▶ **WORK TO COMPLETE**:
Copy every record below exactly, leaving out any pictures.

SOURCE DATA Start Marker

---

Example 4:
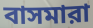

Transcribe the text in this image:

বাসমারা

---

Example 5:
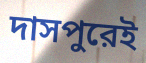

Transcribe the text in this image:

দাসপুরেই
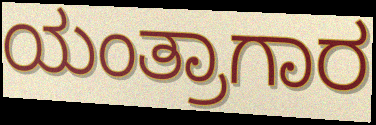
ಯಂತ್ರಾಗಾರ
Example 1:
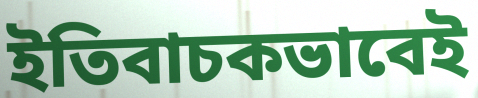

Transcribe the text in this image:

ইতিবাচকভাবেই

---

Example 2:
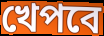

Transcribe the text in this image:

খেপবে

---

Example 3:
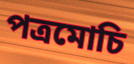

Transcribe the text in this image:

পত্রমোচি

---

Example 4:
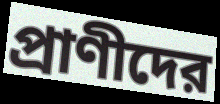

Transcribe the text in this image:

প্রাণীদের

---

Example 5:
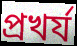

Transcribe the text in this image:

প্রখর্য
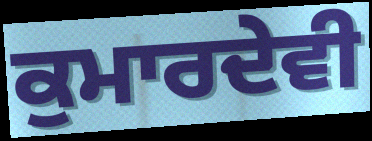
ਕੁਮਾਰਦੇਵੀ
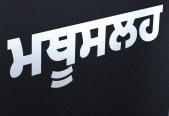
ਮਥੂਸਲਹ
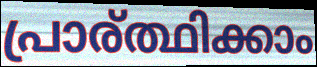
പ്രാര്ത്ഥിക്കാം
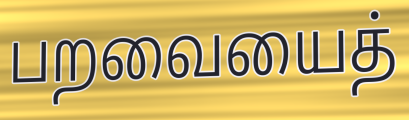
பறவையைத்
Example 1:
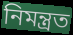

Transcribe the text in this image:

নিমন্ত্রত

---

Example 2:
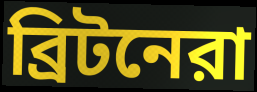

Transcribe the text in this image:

SOURCE DATA End Marker

▶ **TASK OUTPUT**:
---

Example 4:

Transcribe the text in this image:

বাসমারা

---

Example 5:

Transcribe the text in this image:

দাসপুরেই
ಯಂತ್ರಾಗಾರ
Example 1:

Transcribe the text in this image:

ইতিবাচকভাবেই

---

Example 2:

Transcribe the text in this image:

খেপবে

---

Example 3:

Transcribe the text in this image:

পত্রমোচি

---

Example 4:

Transcribe the text in this image:

প্রাণীদের

---

Example 5:

Transcribe the text in this image:

প্রখর্য
ਕੁਮਾਰਦੇਵੀ
ਮਥੂਸਲਹ
പ്രാര്ത്ഥിക്കാം
பறவையைத்
Example 1:

Transcribe the text in this image:

নিমন্ত্রত

---

Example 2:

Transcribe the text in this image:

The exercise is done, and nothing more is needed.